## EXCERPT PROVIDED:
****************

Martin O’Neill is an immensely loyal guy and it is no surprise tonight to see him standing up for his former captain. But where he has gone wrong is to imply that because you once shared a dressing room with somebody that you cannot criticise them later.
O’Neill was a manager far too long not to know that.
He was also a player in a big, big side which won two European Cups.
He played under a manager who was one of the first people in football to regularly get himself on the telly. O’Neill himself enjoys punditry and whilst he may respect certain rules and values he knows it’s not the nature of the business.
If you are a former player who goes into management, you have to accept that the job comes with scrutiny.
If some of your former team-mates have gone into punditry you cannot expect them to remain silent if you are making mistakes. It is not their job to protect, or to burnish, your reputation.
The responsibility for that is yours and yours alone.
A pundit who cannot be critical of his mates when that is required is fundamentally dishonest and is failing at the job. Nobody in the game can expect that sort of blind loyalty from those in the media, even if they did once share a dressing room.
When you are screwing up, and in particular when you fail to recognise that you are screwing up, it is the responsibility of the media to report it just so. We know that some of them go over the top when it’s a Celtic manager in the gunsights, but you cannot accuse Sutton or Hartson or Petrov or those guys of that … they care about the club too much.
The idea that these people “stabbed (anyone) in the front” is patently nonsensical.
A good friend is one who tells you when you’ve made a mess of it, not one who pretends you are a genius getting everything right even as it’s manifestly coming apart around you.
Those people would not be doing their jobs right if they did otherwise.

****************

## TASKS TO CARRY OUT:
**A.** Name the three pundits that the piece on Martin O'Neill says cannot be accused of going over the top.
**B.** Update the piece on Martin O'Neill so that "television work" appears wherever "punditry" does. Begin at the words "He played under" and stop after "burnish, your reputation.".
**C.** According to the piece on Martin O'Neill, how many European Cups did the side he played in win?

## A block of data:

****************

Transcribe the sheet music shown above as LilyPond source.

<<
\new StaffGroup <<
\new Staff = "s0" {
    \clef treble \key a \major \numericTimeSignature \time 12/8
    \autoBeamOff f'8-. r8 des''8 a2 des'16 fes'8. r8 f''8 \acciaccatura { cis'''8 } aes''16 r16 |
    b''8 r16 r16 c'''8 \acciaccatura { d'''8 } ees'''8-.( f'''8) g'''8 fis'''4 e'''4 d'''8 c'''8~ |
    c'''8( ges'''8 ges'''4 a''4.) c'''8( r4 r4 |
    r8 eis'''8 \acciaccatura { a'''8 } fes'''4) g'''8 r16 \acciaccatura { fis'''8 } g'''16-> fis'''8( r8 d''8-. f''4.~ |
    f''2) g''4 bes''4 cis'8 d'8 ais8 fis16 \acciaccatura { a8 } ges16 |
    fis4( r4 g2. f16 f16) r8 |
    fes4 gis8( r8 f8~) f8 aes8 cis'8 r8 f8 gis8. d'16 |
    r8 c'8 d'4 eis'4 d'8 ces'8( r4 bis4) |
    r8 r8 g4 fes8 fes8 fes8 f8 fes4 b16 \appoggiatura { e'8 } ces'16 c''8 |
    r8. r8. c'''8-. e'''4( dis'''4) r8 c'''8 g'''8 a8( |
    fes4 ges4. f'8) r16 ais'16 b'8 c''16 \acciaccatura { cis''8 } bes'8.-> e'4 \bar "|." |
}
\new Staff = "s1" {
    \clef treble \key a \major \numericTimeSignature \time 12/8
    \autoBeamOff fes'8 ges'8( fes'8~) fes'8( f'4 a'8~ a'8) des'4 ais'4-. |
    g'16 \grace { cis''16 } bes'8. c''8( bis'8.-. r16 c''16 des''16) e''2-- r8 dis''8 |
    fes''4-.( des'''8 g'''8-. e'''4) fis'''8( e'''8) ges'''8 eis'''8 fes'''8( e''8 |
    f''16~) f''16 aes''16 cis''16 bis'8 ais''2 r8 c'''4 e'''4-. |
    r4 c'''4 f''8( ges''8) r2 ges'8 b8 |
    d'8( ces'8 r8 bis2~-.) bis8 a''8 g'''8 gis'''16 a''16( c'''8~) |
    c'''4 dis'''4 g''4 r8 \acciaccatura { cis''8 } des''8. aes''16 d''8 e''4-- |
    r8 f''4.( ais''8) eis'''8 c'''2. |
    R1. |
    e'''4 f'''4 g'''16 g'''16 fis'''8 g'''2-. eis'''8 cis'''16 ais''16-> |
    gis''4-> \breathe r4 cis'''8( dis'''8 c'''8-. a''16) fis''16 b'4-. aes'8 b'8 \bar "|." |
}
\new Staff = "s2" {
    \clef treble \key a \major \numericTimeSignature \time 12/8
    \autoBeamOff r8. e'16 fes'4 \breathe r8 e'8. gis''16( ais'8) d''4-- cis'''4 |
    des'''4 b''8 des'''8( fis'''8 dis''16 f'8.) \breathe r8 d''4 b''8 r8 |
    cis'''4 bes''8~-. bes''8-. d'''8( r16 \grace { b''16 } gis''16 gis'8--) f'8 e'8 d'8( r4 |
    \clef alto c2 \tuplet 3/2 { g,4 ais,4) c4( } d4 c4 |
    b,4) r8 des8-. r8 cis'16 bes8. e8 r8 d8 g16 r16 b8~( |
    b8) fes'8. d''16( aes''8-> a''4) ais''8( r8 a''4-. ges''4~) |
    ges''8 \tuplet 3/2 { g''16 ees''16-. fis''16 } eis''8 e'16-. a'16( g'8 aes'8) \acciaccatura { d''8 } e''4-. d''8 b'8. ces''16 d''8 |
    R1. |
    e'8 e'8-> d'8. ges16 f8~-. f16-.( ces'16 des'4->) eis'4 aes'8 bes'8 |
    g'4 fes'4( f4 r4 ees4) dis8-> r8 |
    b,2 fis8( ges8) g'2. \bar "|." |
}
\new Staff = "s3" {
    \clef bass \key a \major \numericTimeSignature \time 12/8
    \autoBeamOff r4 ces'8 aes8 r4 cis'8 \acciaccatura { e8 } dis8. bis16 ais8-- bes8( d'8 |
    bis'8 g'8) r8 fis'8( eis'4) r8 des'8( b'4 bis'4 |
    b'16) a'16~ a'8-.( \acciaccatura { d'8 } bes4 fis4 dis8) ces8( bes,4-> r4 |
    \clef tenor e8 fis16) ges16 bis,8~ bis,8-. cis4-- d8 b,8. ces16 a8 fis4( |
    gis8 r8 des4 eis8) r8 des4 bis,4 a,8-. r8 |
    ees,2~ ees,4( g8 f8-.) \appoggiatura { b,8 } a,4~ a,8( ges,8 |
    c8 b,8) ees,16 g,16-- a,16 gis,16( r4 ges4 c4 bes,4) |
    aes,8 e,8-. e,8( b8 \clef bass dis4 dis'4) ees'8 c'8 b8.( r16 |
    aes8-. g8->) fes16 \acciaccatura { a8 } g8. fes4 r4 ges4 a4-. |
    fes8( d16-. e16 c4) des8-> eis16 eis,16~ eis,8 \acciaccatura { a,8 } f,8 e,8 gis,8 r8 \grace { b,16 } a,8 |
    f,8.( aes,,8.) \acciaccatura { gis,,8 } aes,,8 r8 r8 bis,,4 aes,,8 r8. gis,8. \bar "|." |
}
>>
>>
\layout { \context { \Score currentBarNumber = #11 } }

****************

## SOLUTIONS TO EACH TASK:
**A.** Sutton, Hartson, Petrov

**B.**
He played under a manager who was one of the first people in football to regularly get himself on the telly. O’Neill himself enjoys television work and whilst he may respect certain rules and values he knows it’s not the nature of the business.
If you are a former player who goes into management, you have to accept that the job comes with scrutiny.
If some of your former team-mates have gone into television work you cannot expect them to remain silent if you are making mistakes. It is not their job to protect, or to burnish, your reputation.

**C.** Two